Graubraune Würfel überall
Im Ländle war ich auch wieder mal, zweimal sogar, einmal für eine lauschige Lauterach-Lesung und für Heimaturlaub, dann noch einmal, weil ich die Laudatio zum Russ-Preis halten durfte: Nochmal herzliche Gratulation Susanne Marosch, so verdient.
Immer wieder gratuliere ich auch Vorarlberg zu seiner fantastischen, modernen Holzbau-Architektur. Aber. Ich muss jetzt einmal was sagen, auch wenn ich es kaum wage, denn als in die Hauptstadt exilierte Tochter habe ich schnell gelernt, dass man mit dem Umzug auch das Recht verwirkt hat, kritische Einwände gegen Vorgänge und Gepflogenheiten in der alten Heimat zu erheben. Kommt dreimal im Jahr ein paar Tage und reißt dann sMuul uf: Man lässt das schnell sein. Aber, wie gesagt.
„Es ist schon klar: es braucht verdichtete Bauweise, es braucht genug leistbaren Wohnraum.“
Ich hörte nämlich, Verwandtschaft habe in einem ganz neu errichteten Mehrparteienhaus in der Gegend eine Wohnung bezogen, hielt Ausschau nach dem neuen „Blöckle“ und entdeckte es erst beim dritten Vorbeiradeln, weil es so gar nicht wie ein neues Haus aussah. Ein unauffällig-hässlicher Betonwürfel, der überall auf der Welt ganz ähnlich auch schon in den achtziger Jahren errichtet worden sein könnte. Das liegt unter anderem an der offenbar neuen Vorarlberger Lieblings-Verputzfarbe: zartes Schlammbraun. Nein, mehr so ein Schmutzwassergraubraun. Nicht das Braun von frischem oder im Wetter ergrauenden Holz, sondern die Farbe von im Wasser aufgelöstem Dreck. Ich nehme an, diese Farbe ist deshalb so beliebt, weil: isch ned hoaklig, im Gegensatz zu Schnee- oder Cremeweiß, das wird ja so schnell schmutziggrau, verputzen wirs gleich naturschmutzfarbig, ist unauffällig und man muss es die nächsten hundert Jahre nicht neu streichen. Als Alemannin habe ich pragmatische, geld- und arbeitssparende Herangehensweisen im Blut, und ich höre auch, drinnen soll es luftig, hell und einladend sein, aber außen: hmm.

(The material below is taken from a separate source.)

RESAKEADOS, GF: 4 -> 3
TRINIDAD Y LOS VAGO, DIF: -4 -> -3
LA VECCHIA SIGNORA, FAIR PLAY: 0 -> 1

Und diese Würfel wachsen jetzt überall aus der grünen Wiese, es scheint sich um das aktuelle Vorarlberger Standard-Blöcke-Modell zu handeln.
Oh ja, es gibt immer noch die famosen, innovativen Architektinnen und Architekten in Vorarlberg mit beeindruckend geplanten, modernen Bauten. Aber diese braunen Würfel nehmen derzeit überhand, so kommts mir beim Durchfahren jedenfalls vor.
Es ist schon klar: es braucht verdichtete Bauweise, es braucht genug leistbaren Wohnraum. Aber muss er zwingend so ausschauen? Und es gibt ja auch positive Gegenbeispiele: Wohnanlagen aus Holz im weltgepriesenen Vorarlberger Holzbaustil, warm und einladend. Aber das baut offenbar fast nur noch die öffentliche Hand. Sonst: graubraune Würfel. Ich wags und sags: Sie machen das Ländle nicht schöner.
Doris Knecht ist Kolumnistin und Schriftstellerin. Sie lebt mit ihrer Familie in Wien und im Waldviertel.